----- RECORD SET -----

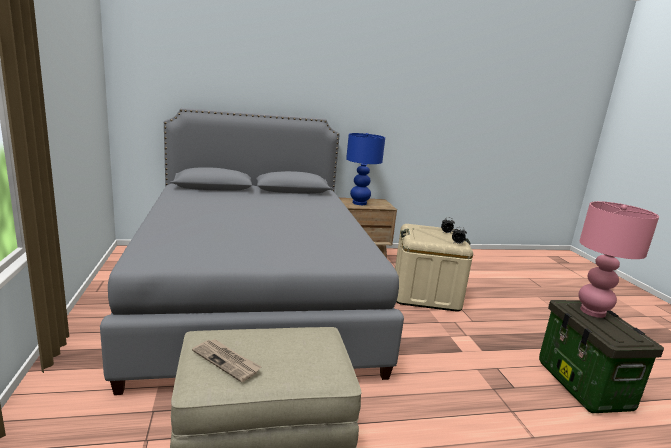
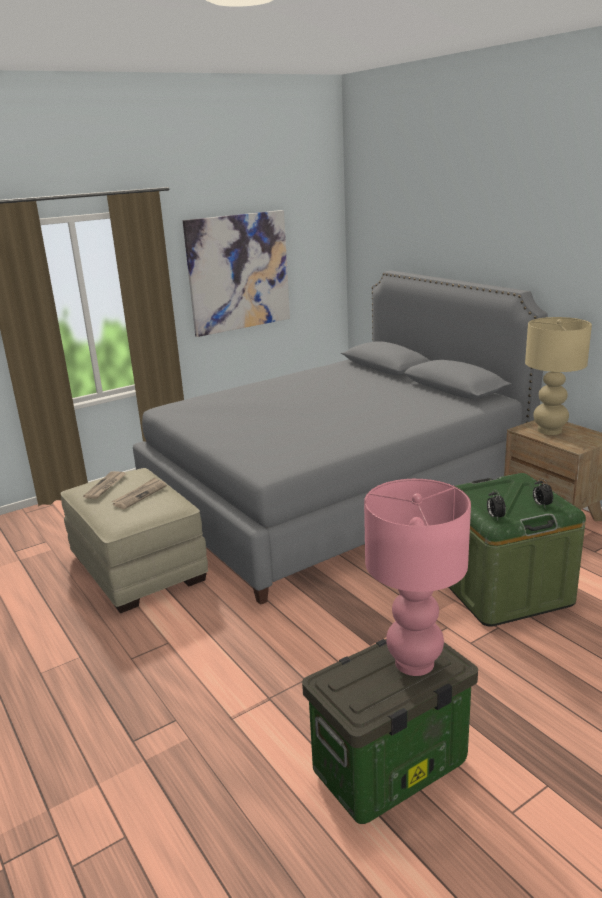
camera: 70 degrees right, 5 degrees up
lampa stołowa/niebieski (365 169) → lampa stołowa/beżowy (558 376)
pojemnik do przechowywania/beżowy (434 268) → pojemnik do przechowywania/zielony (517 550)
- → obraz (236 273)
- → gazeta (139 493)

-----

- PROBLEM REQUIREMENTS -
Every line that contains the string "beżowy" should be returned from the data.

- FINISHED EXERCISE -
lampa stołowa/niebieski (365 169) → lampa stołowa/beżowy (558 376)
pojemnik do przechowywania/beżowy (434 268) → pojemnik do przechowywania/zielony (517 550)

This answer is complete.